WHAT IS EXPECTED => Find the line containing "[18] Freeman, W." in the records below. Copy exactly that line and each one after it, ending at the line containing "[26] Nayak, S., Sarkar, S., Loeding, B.: Distribution-Based", and nothing more.

ENTRIES SUPPLIED =>
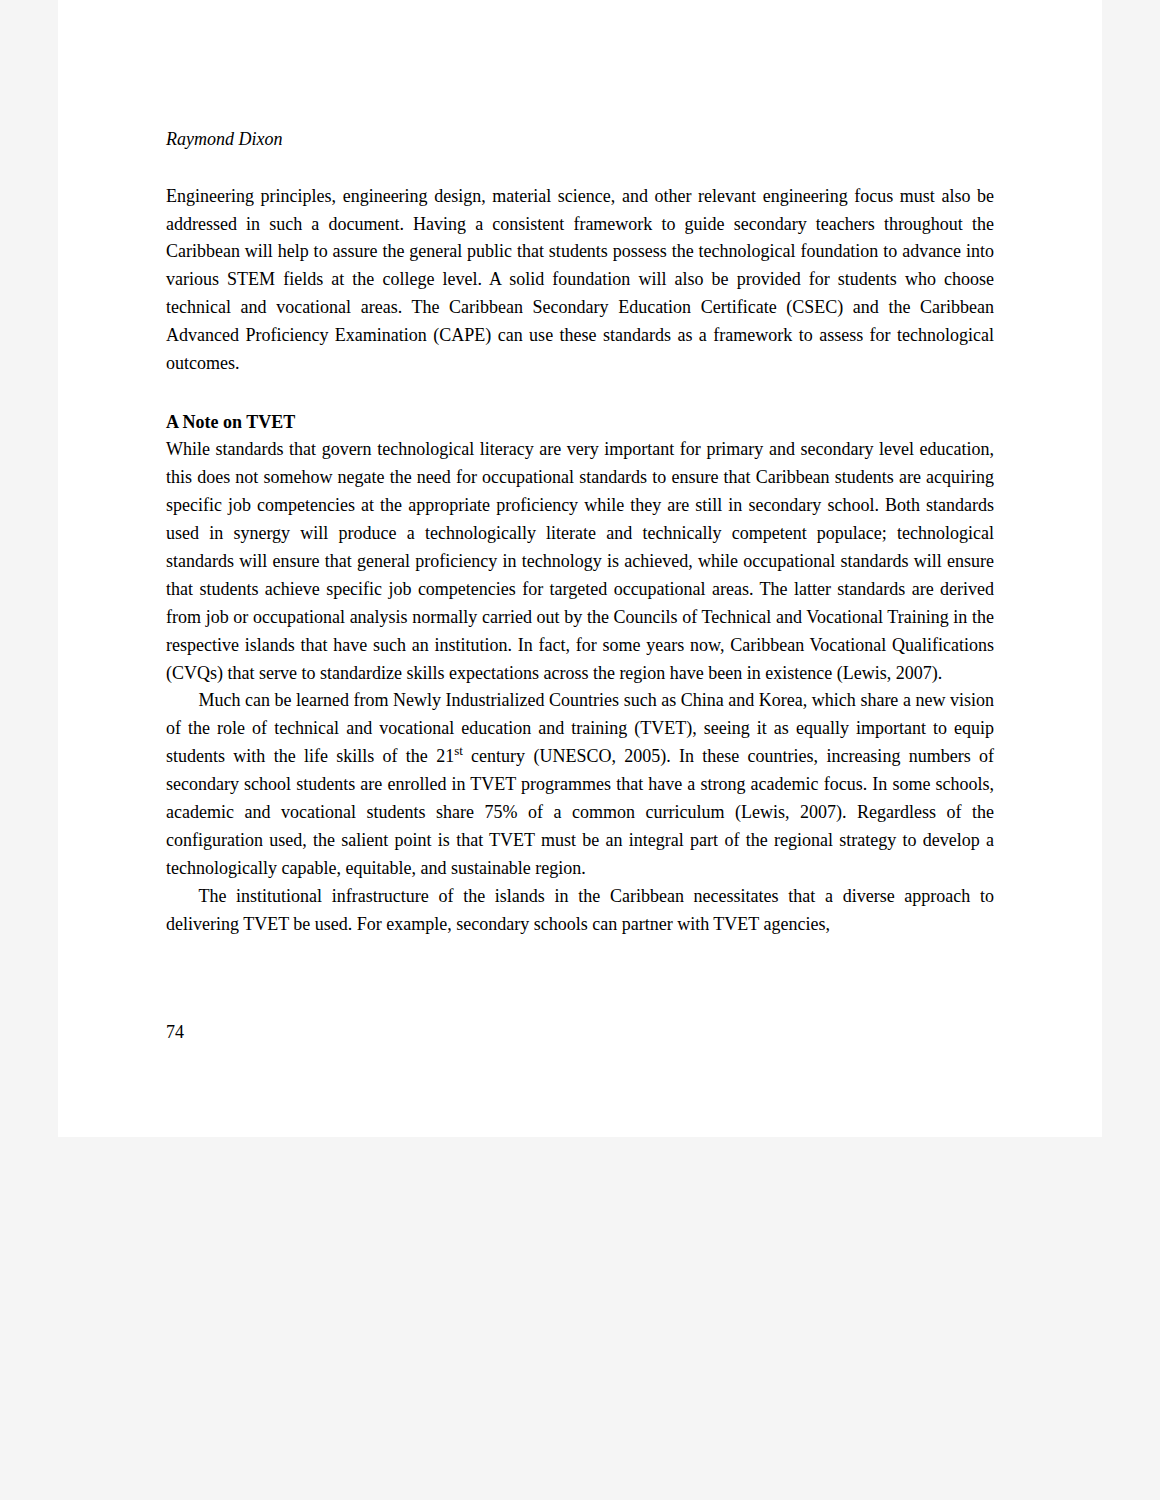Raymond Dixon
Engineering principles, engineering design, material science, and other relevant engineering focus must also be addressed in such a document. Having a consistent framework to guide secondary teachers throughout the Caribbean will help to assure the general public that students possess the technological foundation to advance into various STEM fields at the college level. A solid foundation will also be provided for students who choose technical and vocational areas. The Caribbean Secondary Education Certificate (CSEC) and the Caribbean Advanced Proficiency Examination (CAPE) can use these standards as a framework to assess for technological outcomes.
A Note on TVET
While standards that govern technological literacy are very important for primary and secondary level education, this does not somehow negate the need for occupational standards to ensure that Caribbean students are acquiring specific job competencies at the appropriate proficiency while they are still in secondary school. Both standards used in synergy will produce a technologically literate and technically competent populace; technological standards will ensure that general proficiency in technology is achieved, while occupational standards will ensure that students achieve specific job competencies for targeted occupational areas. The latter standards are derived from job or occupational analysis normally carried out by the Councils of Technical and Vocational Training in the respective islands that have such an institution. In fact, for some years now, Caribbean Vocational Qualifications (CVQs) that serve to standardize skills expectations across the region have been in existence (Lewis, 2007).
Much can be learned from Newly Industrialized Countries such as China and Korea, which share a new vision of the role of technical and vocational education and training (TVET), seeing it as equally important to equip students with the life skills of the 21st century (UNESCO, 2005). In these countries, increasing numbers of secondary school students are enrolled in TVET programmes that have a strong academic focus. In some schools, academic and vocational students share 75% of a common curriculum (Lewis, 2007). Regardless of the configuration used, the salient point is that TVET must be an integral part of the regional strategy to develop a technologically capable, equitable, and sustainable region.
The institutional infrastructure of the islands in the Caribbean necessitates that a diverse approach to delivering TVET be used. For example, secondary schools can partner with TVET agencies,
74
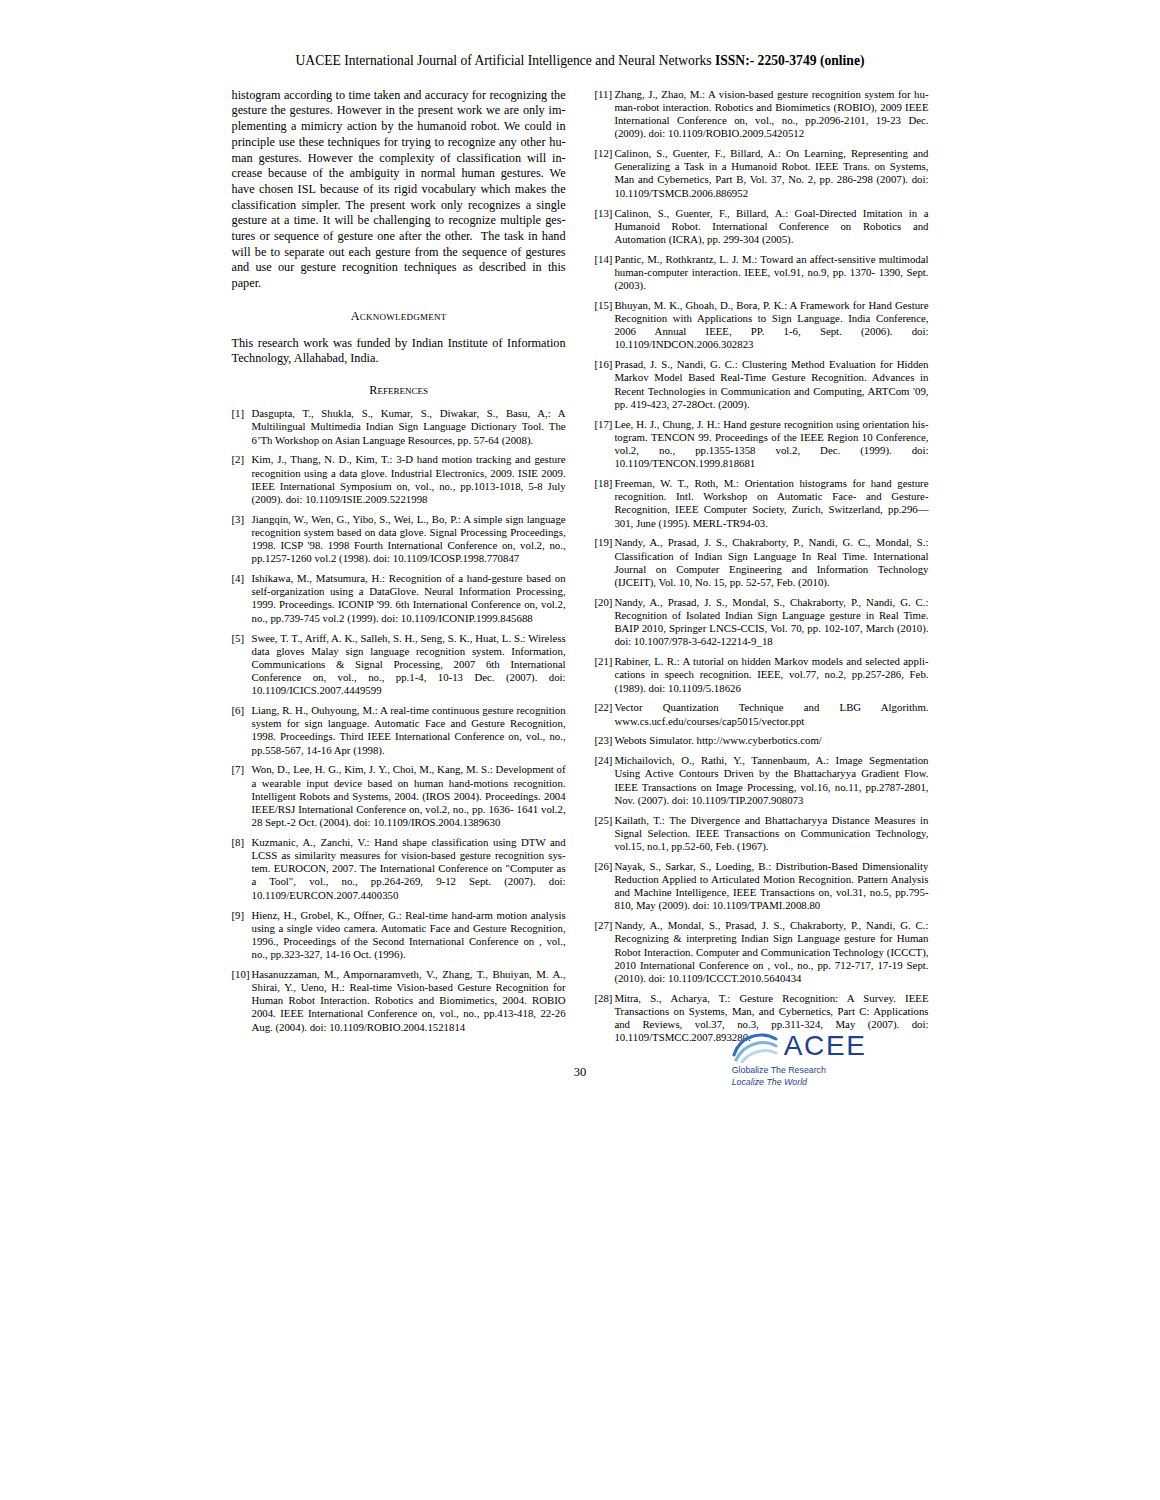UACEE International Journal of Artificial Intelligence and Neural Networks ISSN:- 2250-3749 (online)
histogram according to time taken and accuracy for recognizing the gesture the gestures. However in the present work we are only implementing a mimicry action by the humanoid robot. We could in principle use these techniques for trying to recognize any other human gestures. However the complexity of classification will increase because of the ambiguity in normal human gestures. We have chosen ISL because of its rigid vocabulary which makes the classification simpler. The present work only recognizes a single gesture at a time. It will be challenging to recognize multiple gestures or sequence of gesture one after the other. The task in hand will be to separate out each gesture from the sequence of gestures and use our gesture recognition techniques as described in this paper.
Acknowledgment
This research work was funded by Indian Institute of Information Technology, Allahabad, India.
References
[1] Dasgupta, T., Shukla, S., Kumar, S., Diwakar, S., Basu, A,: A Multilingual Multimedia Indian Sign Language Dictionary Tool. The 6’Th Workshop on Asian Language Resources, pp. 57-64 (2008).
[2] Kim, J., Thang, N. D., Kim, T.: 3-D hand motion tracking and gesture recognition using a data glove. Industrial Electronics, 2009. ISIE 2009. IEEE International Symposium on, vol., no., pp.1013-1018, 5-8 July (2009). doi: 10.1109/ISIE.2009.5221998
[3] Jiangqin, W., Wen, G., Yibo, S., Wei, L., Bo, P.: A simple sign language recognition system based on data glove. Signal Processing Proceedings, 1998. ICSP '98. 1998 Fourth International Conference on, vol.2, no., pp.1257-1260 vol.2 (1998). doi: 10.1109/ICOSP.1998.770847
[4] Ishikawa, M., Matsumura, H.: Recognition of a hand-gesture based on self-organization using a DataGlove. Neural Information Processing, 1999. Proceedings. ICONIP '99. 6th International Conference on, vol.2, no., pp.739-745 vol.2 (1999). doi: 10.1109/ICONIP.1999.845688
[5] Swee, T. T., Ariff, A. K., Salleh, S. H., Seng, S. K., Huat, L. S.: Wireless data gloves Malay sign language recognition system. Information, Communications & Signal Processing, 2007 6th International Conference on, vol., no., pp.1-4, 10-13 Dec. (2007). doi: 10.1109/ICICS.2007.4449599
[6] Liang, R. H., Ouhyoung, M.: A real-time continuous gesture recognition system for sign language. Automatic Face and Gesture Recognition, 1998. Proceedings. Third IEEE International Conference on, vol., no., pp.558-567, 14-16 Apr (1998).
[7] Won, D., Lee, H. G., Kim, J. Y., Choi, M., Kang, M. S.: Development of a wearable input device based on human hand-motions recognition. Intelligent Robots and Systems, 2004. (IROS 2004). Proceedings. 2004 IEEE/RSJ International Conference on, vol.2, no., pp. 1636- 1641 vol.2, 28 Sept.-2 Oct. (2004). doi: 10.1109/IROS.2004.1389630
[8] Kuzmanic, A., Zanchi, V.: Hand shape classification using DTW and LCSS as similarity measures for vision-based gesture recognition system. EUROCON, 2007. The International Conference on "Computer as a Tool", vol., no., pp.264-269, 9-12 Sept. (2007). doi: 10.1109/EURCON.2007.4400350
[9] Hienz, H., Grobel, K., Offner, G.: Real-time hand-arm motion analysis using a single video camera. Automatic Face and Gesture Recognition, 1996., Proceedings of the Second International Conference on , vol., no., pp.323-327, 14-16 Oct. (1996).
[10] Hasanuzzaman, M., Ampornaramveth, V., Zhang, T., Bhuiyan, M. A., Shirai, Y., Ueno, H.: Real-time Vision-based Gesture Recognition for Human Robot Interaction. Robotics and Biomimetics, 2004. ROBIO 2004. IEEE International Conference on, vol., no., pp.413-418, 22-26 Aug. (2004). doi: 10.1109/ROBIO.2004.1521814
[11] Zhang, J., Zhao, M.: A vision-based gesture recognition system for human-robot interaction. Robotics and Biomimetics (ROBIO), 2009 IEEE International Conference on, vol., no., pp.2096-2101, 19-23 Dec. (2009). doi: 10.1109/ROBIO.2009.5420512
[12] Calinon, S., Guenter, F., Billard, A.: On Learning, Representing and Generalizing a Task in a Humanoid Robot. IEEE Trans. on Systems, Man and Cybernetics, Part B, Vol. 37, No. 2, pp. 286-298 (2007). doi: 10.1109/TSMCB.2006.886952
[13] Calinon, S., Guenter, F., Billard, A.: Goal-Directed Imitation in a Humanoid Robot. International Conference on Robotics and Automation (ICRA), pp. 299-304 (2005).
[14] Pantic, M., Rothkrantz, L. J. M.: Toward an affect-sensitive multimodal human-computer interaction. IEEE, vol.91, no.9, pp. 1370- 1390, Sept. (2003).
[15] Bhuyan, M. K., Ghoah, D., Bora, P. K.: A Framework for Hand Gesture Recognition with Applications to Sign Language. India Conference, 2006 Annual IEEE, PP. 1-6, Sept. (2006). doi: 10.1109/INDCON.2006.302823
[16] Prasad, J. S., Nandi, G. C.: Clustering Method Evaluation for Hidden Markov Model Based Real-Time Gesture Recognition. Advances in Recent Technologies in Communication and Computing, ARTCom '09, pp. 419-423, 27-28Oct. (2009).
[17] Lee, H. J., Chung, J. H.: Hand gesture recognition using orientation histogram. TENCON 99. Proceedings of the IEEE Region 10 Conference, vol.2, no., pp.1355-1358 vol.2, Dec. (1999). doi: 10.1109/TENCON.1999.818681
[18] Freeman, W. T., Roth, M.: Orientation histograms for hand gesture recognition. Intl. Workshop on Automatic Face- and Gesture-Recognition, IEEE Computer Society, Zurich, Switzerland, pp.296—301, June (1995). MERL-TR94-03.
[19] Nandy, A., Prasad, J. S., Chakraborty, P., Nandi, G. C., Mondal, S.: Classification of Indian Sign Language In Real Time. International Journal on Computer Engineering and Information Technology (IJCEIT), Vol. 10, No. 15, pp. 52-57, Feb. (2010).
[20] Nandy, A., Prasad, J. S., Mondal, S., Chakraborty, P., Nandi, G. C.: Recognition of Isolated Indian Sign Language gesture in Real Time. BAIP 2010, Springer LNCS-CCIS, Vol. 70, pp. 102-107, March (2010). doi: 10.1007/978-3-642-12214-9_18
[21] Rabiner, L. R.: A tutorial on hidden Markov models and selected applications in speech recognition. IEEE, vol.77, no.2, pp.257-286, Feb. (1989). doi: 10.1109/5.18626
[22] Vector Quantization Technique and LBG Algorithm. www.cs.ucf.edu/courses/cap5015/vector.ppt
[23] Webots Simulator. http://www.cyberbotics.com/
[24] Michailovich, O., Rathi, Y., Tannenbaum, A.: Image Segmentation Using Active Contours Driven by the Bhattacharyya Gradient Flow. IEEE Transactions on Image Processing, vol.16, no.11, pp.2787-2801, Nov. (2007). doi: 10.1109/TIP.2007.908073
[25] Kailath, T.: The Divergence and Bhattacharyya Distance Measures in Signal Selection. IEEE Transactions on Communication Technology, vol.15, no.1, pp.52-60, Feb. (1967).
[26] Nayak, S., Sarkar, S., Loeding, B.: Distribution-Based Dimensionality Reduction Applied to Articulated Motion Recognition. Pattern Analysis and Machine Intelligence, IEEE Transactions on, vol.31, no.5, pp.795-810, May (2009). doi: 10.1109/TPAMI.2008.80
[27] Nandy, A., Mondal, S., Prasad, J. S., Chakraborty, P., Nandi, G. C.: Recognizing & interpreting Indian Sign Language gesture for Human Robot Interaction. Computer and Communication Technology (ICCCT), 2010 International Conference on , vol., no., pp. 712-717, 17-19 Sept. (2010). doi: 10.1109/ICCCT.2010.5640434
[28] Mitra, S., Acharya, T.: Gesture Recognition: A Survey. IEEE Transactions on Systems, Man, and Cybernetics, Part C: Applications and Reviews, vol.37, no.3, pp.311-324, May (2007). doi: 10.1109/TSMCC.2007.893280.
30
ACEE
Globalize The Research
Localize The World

RESPONSE AREA =>
[18] Freeman, W. T., Roth, M.: Orientation histograms for hand gesture recognition. Intl. Workshop on Automatic Face- and Gesture-Recognition, IEEE Computer Society, Zurich, Switzerland, pp.296—301, June (1995). MERL-TR94-03.
[19] Nandy, A., Prasad, J. S., Chakraborty, P., Nandi, G. C., Mondal, S.: Classification of Indian Sign Language In Real Time. International Journal on Computer Engineering and Information Technology (IJCEIT), Vol. 10, No. 15, pp. 52-57, Feb. (2010).
[20] Nandy, A., Prasad, J. S., Mondal, S., Chakraborty, P., Nandi, G. C.: Recognition of Isolated Indian Sign Language gesture in Real Time. BAIP 2010, Springer LNCS-CCIS, Vol. 70, pp. 102-107, March (2010). doi: 10.1007/978-3-642-12214-9_18
[21] Rabiner, L. R.: A tutorial on hidden Markov models and selected applications in speech recognition. IEEE, vol.77, no.2, pp.257-286, Feb. (1989). doi: 10.1109/5.18626
[22] Vector Quantization Technique and LBG Algorithm. www.cs.ucf.edu/courses/cap5015/vector.ppt
[23] Webots Simulator. http://www.cyberbotics.com/
[24] Michailovich, O., Rathi, Y., Tannenbaum, A.: Image Segmentation Using Active Contours Driven by the Bhattacharyya Gradient Flow. IEEE Transactions on Image Processing, vol.16, no.11, pp.2787-2801, Nov. (2007). doi: 10.1109/TIP.2007.908073
[25] Kailath, T.: The Divergence and Bhattacharyya Distance Measures in Signal Selection. IEEE Transactions on Communication Technology, vol.15, no.1, pp.52-60, Feb. (1967).
[26] Nayak, S., Sarkar, S., Loeding, B.: Distribution-Based Dimensionality Reduction Applied to Articulated Motion Recognition. Pattern Analysis and Machine Intelligence, IEEE Transactions on, vol.31, no.5, pp.795-810, May (2009). doi: 10.1109/TPAMI.2008.80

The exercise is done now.